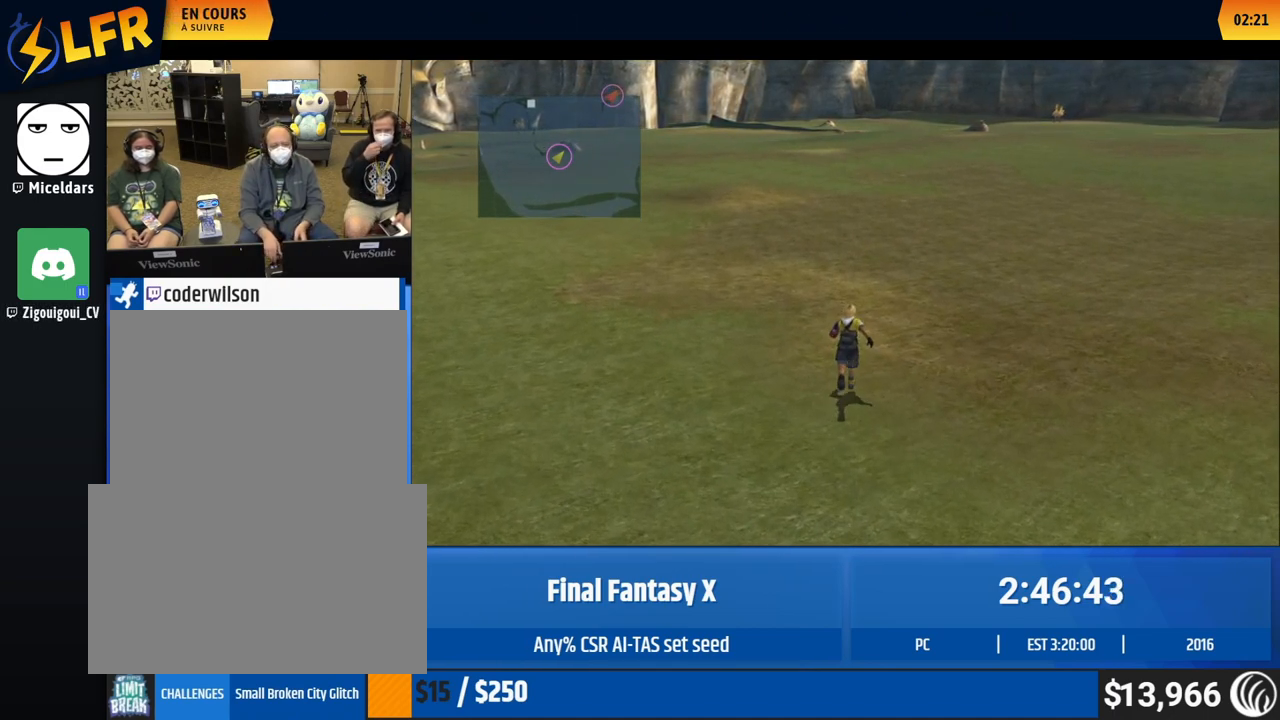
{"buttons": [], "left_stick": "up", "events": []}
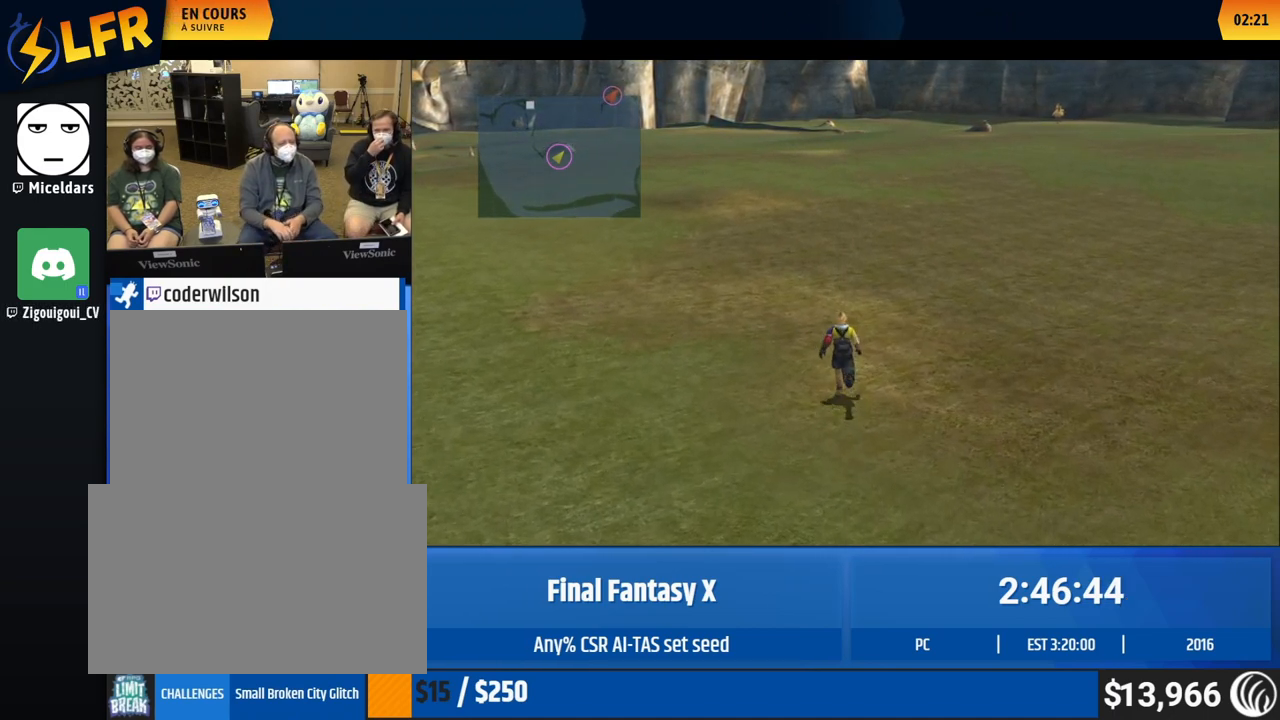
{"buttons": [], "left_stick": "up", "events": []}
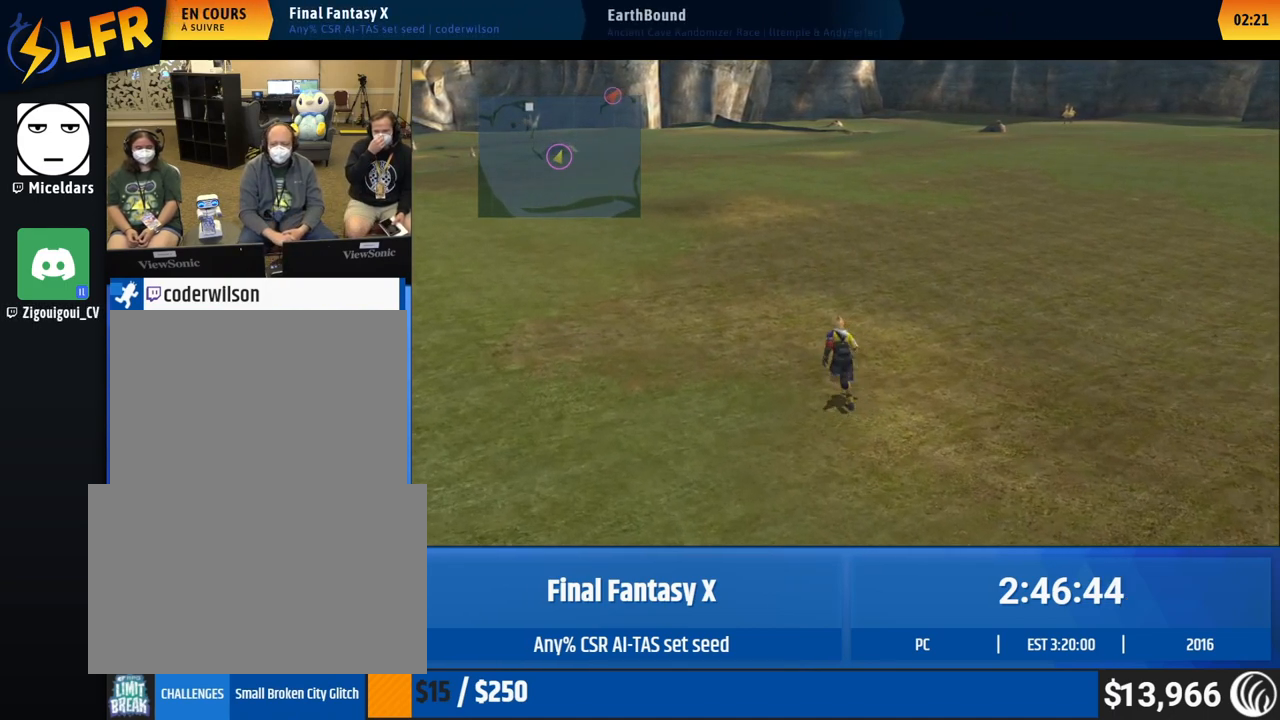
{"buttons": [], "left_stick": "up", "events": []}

_What to produce_. Write out the whole listing above exactly; do not include the pictures.

_Result of this task_.
{"buttons": [], "left_stick": "up", "events": []}
{"buttons": [], "left_stick": "up", "events": []}
{"buttons": [], "left_stick": "up", "events": []}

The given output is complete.